In previous situations I think the U.S. has been much more comfortable going around the council, but for the Europeans it's different. European public opinion is more legalistic, and there is strong belief that council authorization makes a difference between a legal operation and an illegal operation. For Iraq in 2003, it was because of the British that the U.S. pushed it as far as it did at the U.N. I would expect that dynamic might be playing out here.
At some point soon, the question might become, "Do you force it to a vote to compel Russia and China to veto, or go as far as you can and not push it to a vote?" And that's where the views of these nonpermanent members I was mentioning come into play. It matters if it's 12 to 2 with one abstention as opposed to 9 in favor, 3 or 4 opposed. It matters a little bit if the Russians and Chinese can be shown to be the obstacles. Even though in legal terms it has no meaning, in PR terms Western leaders may think it has meaning.
How is public opposition in the West to any military action -- not to mention the House of Commons voting down intervention and congressional opposition to it -- affecting how the council deals with Syria?
That's hard to know. In a sense it puts the Western powers in a more defensive posture, because it's apparent to everyone that their publics aren't behind them. That will make Russia more aggressive in its U.N. negotiations than it would otherwise be.
i think that's dead in the water, and interestingly, I think it's not just Russia and China. It was interesting to note Samantha Power's speech, where she expressed a great degree of skepticism about whether an ICC role would be useful. And that makes me think that the U.S. is not very supportive of that either, and they're probably not supportive for a couple of reasons. There's the reason she articulated, but also, what if we want a negotiated solution where Assad disappears into retirement? So I would be very surprised if an ICC referral happens. There may be a reference to it in a resolution, a threat of referral.
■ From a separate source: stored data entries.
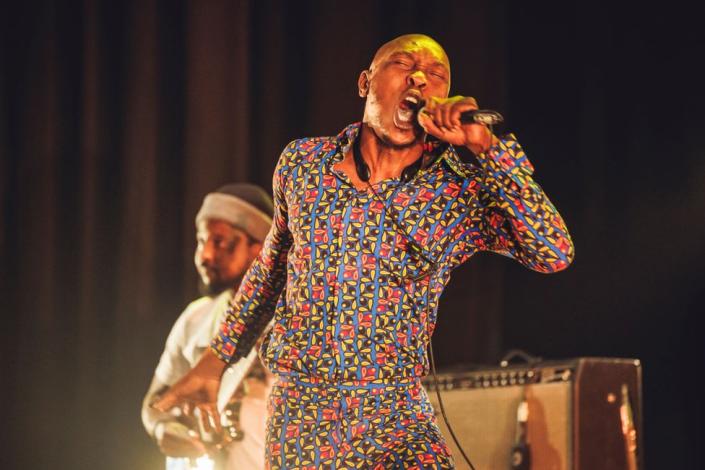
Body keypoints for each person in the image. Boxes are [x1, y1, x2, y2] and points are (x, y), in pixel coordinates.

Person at [154, 34, 574, 469]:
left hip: (396, 411)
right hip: (304, 411)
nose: (418, 77)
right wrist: (215, 358)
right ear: (364, 83)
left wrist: (489, 149)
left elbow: (554, 251)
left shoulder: (457, 193)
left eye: (436, 75)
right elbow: (270, 270)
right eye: (403, 64)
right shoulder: (303, 164)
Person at [142, 183, 274, 469]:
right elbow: (155, 403)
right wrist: (164, 428)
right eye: (202, 241)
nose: (205, 256)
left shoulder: (294, 319)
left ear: (259, 247)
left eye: (221, 242)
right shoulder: (195, 318)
Power's pretty new at her posting. Have you noticed differences in how she approaches the Security Council, compared to Susan Rice?
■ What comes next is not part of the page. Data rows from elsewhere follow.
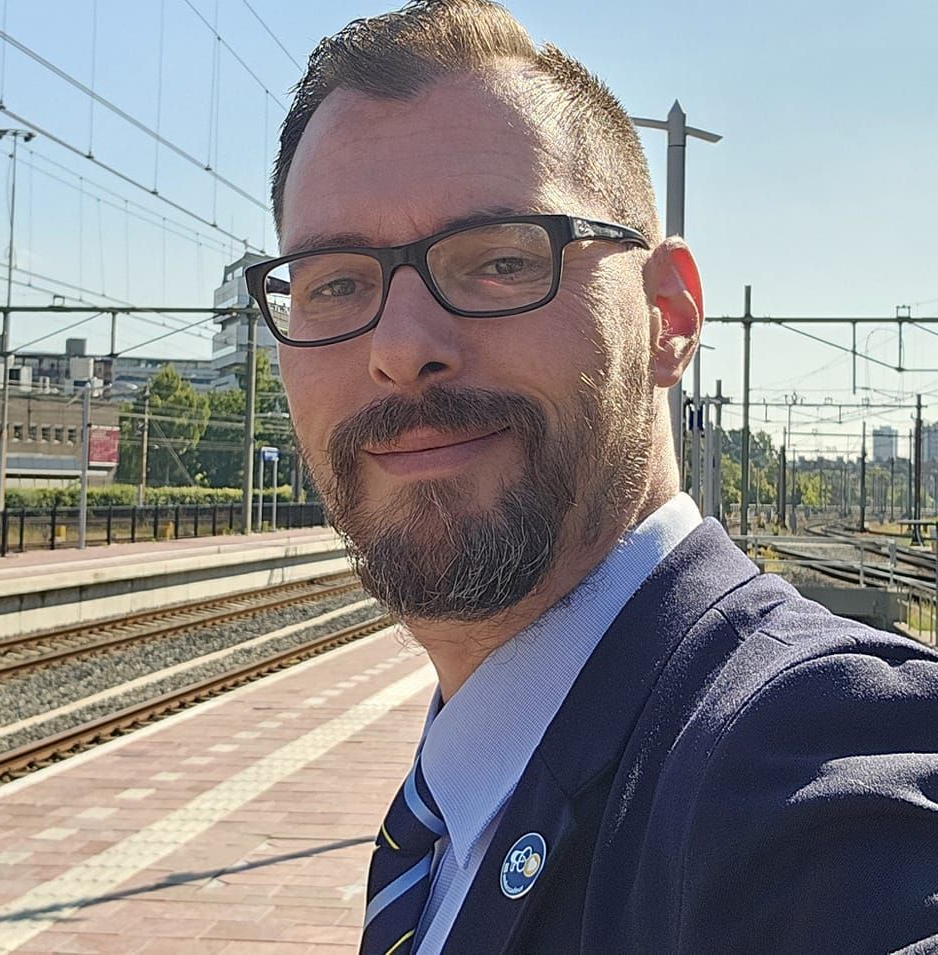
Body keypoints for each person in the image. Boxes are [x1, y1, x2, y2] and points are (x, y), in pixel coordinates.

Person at [245, 1, 938, 951]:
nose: (400, 349)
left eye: (500, 260)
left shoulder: (805, 756)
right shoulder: (460, 799)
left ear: (668, 317)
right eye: (335, 283)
I'm not close enough to it to see what differences in style there have been, and I haven't heard much about interactions. But there's an enormous experience gap between [Russian U.N. Ambassador Vitaly] Churkin and Power. He has been a deputy foreign minister, he has been ambassador to several countries, speaks fluent English. In relative terms, she's a newcomer to this kind of diplomacy. [Russian Foreign Minister] Sergei Lavrov is also an old U.N. hand and has enormous experience in negotiating that trumps John Kerry's experience with that kind of thing. In terms of how much that matters, I don't want to overstate it; global power dynamics matter more.
Does the U.S. have any veteran diplomats it can turn to to pinch hit, who could match Churkin's and Lavrov's level of experience? Five years ago, you would have said Richard Holbrooke, but he's sadly passed.
Bill Burns, the deputy secretary of state, was often discussed as someone who might be a U.N. ambassador, so there are people who may get involved who have more negotiating experience. The U.S. deputy U.N. ambassador, Rosemary DiCarlo, is a seasoned Security Council veteran. This is not to say that Power won't do a great job, but there is an undeniable disparity in experience between the Russian and American ambassadors.
Anything else you wanted to touch on before we wrap up?
Just on the nonpermanent members — Argentina, which is a nonpermanent member, did not sign onto that statement that some of the G-20 members did. It would be interesting to see if it came down to it how Argentina would vote. Obviously, Azerbaijan has a close and complicated relationship with Russia, so I'd be surprised if they go far from Russia. You may see some abstentions. These high-profile votes can be distinctly uncomfortable for some nonpermanent members., Countries love to get on the Security Council, but sometimes an issue like this — which forces them to choose side s-- makes them wonder if it's worth it.